=== Brano da leggere ===

Per darvi un assaggio della cultura dell’autore e di cosa potete trovare tra le pagine del suo libro, riportiamo una breve intervista che vi farà apprezzare il valore di quest’opera.
• Ieri si è tenuta la presentazione del tuo libro alla Feltrinelli di Mestre. Che atmosfera hai respirato e come hai percepito la partecipazione del pubblico presente?
Sicuramente il mio pubblico non è vasto, è un pubblico selezionato e innovativo da un certo punto di vista o comunque si limita a coloro che bene o male conoscono alla lontana Wagner e Girard al quale il libro è dedicato, assieme a Venezia, città wagneriana.
Sono comunque certo di poter dire che i presenti di ieri sera abbiano avvertito una bella energia. Mi ha fatto piacere trovare tra di loro alcuni miei conoscenti curiosi di vedermi alle prese con questa nuova avventura, perché sono abituati a vedermi in un’altra veste e ti confido che non sapevano neanche loro che, in modo sotterraneo, stessi scrivendo questo libro.

=== Dati estratti ===

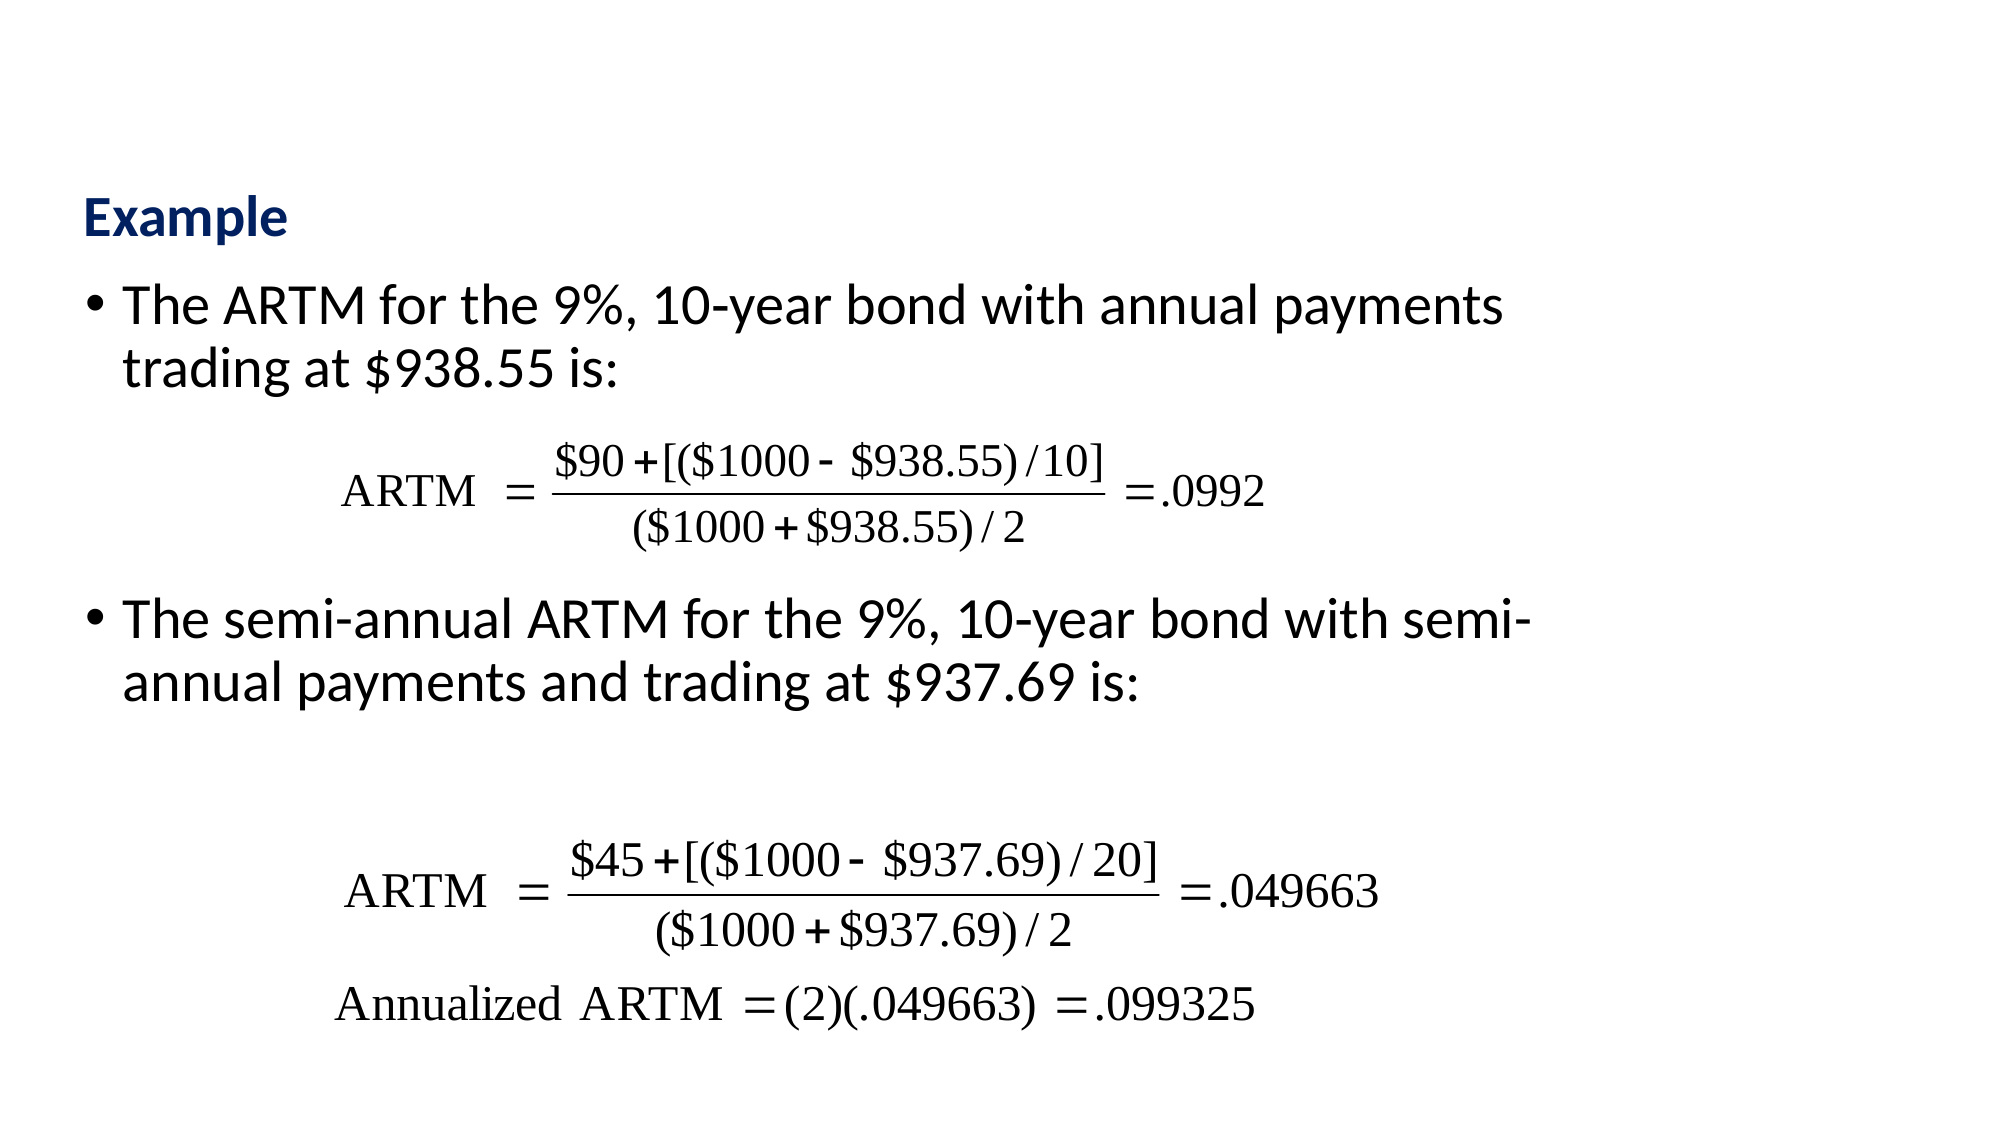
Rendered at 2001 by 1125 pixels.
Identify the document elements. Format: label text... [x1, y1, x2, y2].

chart [326, 826, 1388, 1044]
title Example [68, 123, 1804, 312]
list The ARTM for the 9%, 10‑year bond with annual payments trading at $938.55 is: The semi-annual ARTM for the 9%, 10‑year bond with semi-annual payments and trading at $937.69 is: [70, 267, 1577, 802]
chart [324, 431, 1275, 562]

===

=== Attività richieste ===
1: Restituisca senza alcuna modifica il passo del brano compreso tra "Sicuramente il mio" e "scrivendo questo libro.", estremi inclusi.
2: Elenchi, nell'ordine in cui compaiono, tutti i nomi propri presenti nel brano.

=== Risposte fornite ===
1:
Sicuramente il mio pubblico non è vasto, è un pubblico selezionato e innovativo da un certo punto di vista o comunque si limita a coloro che bene o male conoscono alla lontana Wagner e Girard al quale il libro è dedicato, assieme a Venezia, città wagneriana.
Sono comunque certo di poter dire che i presenti di ieri sera abbiano avvertito una bella energia. Mi ha fatto piacere trovare tra di loro alcuni miei conoscenti curiosi di vedermi alle prese con questa nuova avventura, perché sono abituati a vedermi in un’altra veste e ti confido che non sapevano neanche loro che, in modo sotterraneo, stessi scrivendo questo libro.

2: Feltrinelli, Mestre, Wagner, Girard, Venezia